WORK INSTRUCTIONS: Except for the pictures, output the records in full and exactly.

MATERIAL PROVIDED:
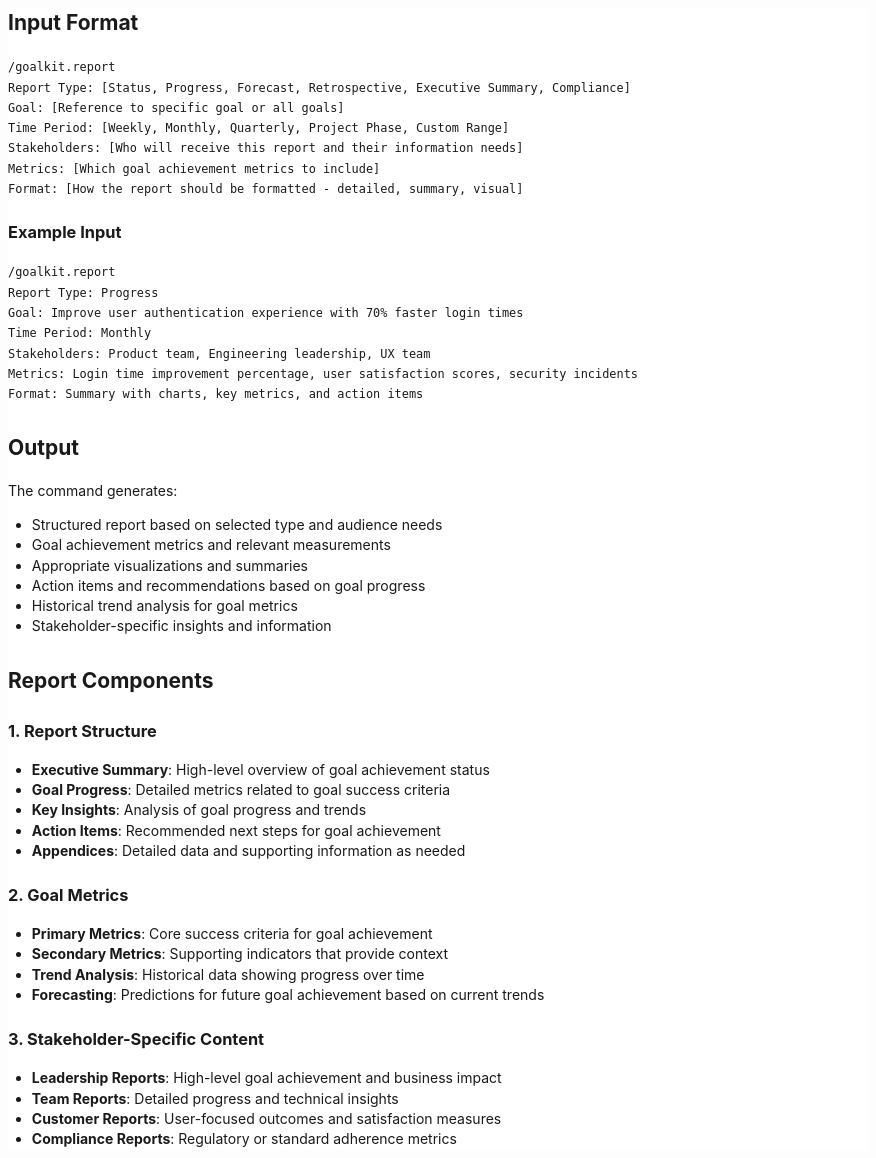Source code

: ## Input Format

```
/goalkit.report
Report Type: [Status, Progress, Forecast, Retrospective, Executive Summary, Compliance]
Goal: [Reference to specific goal or all goals]
Time Period: [Weekly, Monthly, Quarterly, Project Phase, Custom Range]
Stakeholders: [Who will receive this report and their information needs]
Metrics: [Which goal achievement metrics to include]
Format: [How the report should be formatted - detailed, summary, visual]
```

### Example Input

```
/goalkit.report
Report Type: Progress
Goal: Improve user authentication experience with 70% faster login times
Time Period: Monthly
Stakeholders: Product team, Engineering leadership, UX team
Metrics: Login time improvement percentage, user satisfaction scores, security incidents
Format: Summary with charts, key metrics, and action items
```

## Output

The command generates:
- Structured report based on selected type and audience needs
- Goal achievement metrics and relevant measurements
- Appropriate visualizations and summaries
- Action items and recommendations based on goal progress
- Historical trend analysis for goal metrics
- Stakeholder-specific insights and information

## Report Components

### 1. Report Structure
- **Executive Summary**: High-level overview of goal achievement status
- **Goal Progress**: Detailed metrics related to goal success criteria
- **Key Insights**: Analysis of goal progress and trends
- **Action Items**: Recommended next steps for goal achievement
- **Appendices**: Detailed data and supporting information as needed

### 2. Goal Metrics
- **Primary Metrics**: Core success criteria for goal achievement
- **Secondary Metrics**: Supporting indicators that provide context
- **Trend Analysis**: Historical data showing progress over time
- **Forecasting**: Predictions for future goal achievement based on current trends

### 3. Stakeholder-Specific Content
- **Leadership Reports**: High-level goal achievement and business impact
- **Team Reports**: Detailed progress and technical insights
- **Customer Reports**: User-focused outcomes and satisfaction measures
- **Compliance Reports**: Regulatory or standard adherence metrics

ANSWER SECTION:
Source code

: ## Input Format

```
/goalkit.report
Report Type: [Status, Progress, Forecast, Retrospective, Executive Summary, Compliance]
Goal: [Reference to specific goal or all goals]
Time Period: [Weekly, Monthly, Quarterly, Project Phase, Custom Range]
Stakeholders: [Who will receive this report and their information needs]
Metrics: [Which goal achievement metrics to include]
Format: [How the report should be formatted - detailed, summary, visual]
```

### Example Input

```
/goalkit.report
Report Type: Progress
Goal: Improve user authentication experience with 70% faster login times
Time Period: Monthly
Stakeholders: Product team, Engineering leadership, UX team
Metrics: Login time improvement percentage, user satisfaction scores, security incidents
Format: Summary with charts, key metrics, and action items
```

## Output

The command generates:
- Structured report based on selected type and audience needs
- Goal achievement metrics and relevant measurements
- Appropriate visualizations and summaries
- Action items and recommendations based on goal progress
- Historical trend analysis for goal metrics
- Stakeholder-specific insights and information

## Report Components

### 1. Report Structure
- **Executive Summary**: High-level overview of goal achievement status
- **Goal Progress**: Detailed metrics related to goal success criteria
- **Key Insights**: Analysis of goal progress and trends
- **Action Items**: Recommended next steps for goal achievement
- **Appendices**: Detailed data and supporting information as needed

### 2. Goal Metrics
- **Primary Metrics**: Core success criteria for goal achievement
- **Secondary Metrics**: Supporting indicators that provide context
- **Trend Analysis**: Historical data showing progress over time
- **Forecasting**: Predictions for future goal achievement based on current trends

### 3. Stakeholder-Specific Content
- **Leadership Reports**: High-level goal achievement and business impact
- **Team Reports**: Detailed progress and technical insights
- **Customer Reports**: User-focused outcomes and satisfaction measures
- **Compliance Reports**: Regulatory or standard adherence metrics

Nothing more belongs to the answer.